One year of war in Tigray: blockade, famine and counter-offensive

English translation of an article published on INFO (French):

Daniel Fontaine | 2/11/2021

A year after the outbreak of war in Tigray, fear seems to have changed sides. Tigrayan fighters have regained control of most of their region and are now advancing to the south, and to the Ethiopian capital Addis Ababa.

On November 4, 2020, the Ethiopian army launched an assault on the Tigray region. The aim was to arrest the leaders of the TPLF, the Tigray People’s Liberation Front, who rejected the authority of the federal government. The operation was carried out with the support of Eritrea, at the cost of massacres and abuses.

But since then, the TPLF has reorganized militarily and launched a counter-offensive. In June, Tigrayan fighters regained control of Mekele, the regional capital. In recent days, they have continued their advance out of Tigray.

The war followed from Liège

These events are closely followed from Liège by Dr. André Crismer. He worked in Ethiopia 30 years ago for Médecins Sans Frontières and fell in love with the region. With his NGO Tesfay, he extends his action on behalf of Tigray. He is in constant contact with a network of Tigrayans, both locally and abroad.

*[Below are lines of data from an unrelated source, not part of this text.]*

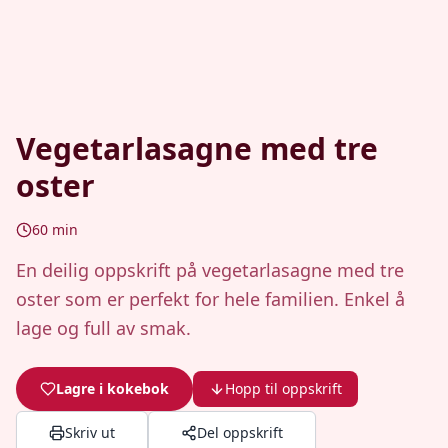
Vegetarlasagne med tre
oster
60
min
En deilig oppskrift på vegetarlasagne med tre
oster som er perfekt for hele familien. Enkel å
lage og full av smak.
Lagre i kokebok
Hopp til oppskrift
Skriv ut
Del oppskrift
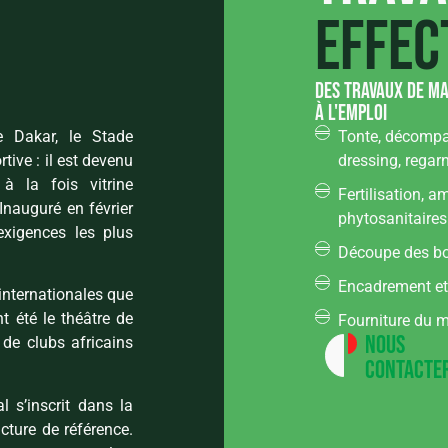
effec
des travaux de ma
à l'emploi
e Dakar, le Stade
Tonte, décompac
ive : il est devenu
dressing, regar
à la fois vitrine
Fertilisation, 
Inauguré en février
phytosanitaires
xigences les plus
Découpe des bo
Encadrement et 
internationales que
 été le théâtre de
Fourniture du ma
Nous
de clubs africains
contacte
 s’inscrit dans la
ucture de référence.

“There is much more motivation on the Tigrayan side than on the government side. They are fighting for their freedom, their autonomy, their survival.”

His interlocutors say they are relieved by the “liberation”  of Tigray in June. “From December to June, we only talked about daily massacres, rapes,” explains André Crismer. They feared for their family members. Young people I know have joined the Tigrayan forces: they prefer to go and fight to change the situation rather than wait.”

This fighting mobilization among the population would have made the difference: “There is much more motivation on the Tigrayan side than on the government side. They are fighting for their freedom, their autonomy, their survival,” notes the Belgian doctor.

Yet the situation remains alarming. With the exception of one or another front line, fighting has ceased inside Tigray. But the region is under a severe blockade.

Communications cut off

Even information is difficult to obtain, as communications are cut off. “We have some contacts with people who are hiding in Addis Ababa and others who have gone abroad,” explains André Crismer. From far and wide, we have a brief contact with people who are in Tigray. It is not possible to call from Mekele. Some young people travel 50 kilometers to the south, climb a mountain, and there they pick up the network to communicate or send a message.”

“Tigray is under total blockade,” the doctor continues. “The price of food has been multiplied by 10, while people have no income: teachers, nurses, civil servants are no longer paid.”

500 to 1500 starvation deaths per day

In their contacts with the outside, the inhabitants keep a certain modesty about their daily difficulties: “People say that food is lacking, but that they manage to cope. It is in Ethiopian culture not to announce bad news over the phone. Some estimates suggest 500 to 1500 starvation deaths per day in Tigray! It would take 100 trucks of humanitarian aid a day, but there are only 100 a month.”

The blockade and famine are of course the result of a year of war. “The Ethiopian and Eritrean armies hit the population to demoralize the Tigrayan fighting forces. Farmers were prevented from working. Their herds have been looted, whereas traditionally oxen are used to plough. Many peasants could not prepare the land.” This shortfall adds to an agricultural situation already critical from the beginning of the war due to a year of drought and an invasion of locusts.

No peace process

Only negotiations would make it possible to put an end to the blockade and the ongoing fighting on the borders of Tigray. But no peace process is emerging. “The Prime Minister has lost all credibility,” notes André Crismer. “My Tigrayan contacts tell me that it is impossible to discuss with Abiy Ahmed: he is not reliable, he has said everything and its opposite for a year. Yet, sooner or later, we will get there. Even if the Tigrayans win a military victory, they will have to negotiate. The alternative is a war that will drag on.”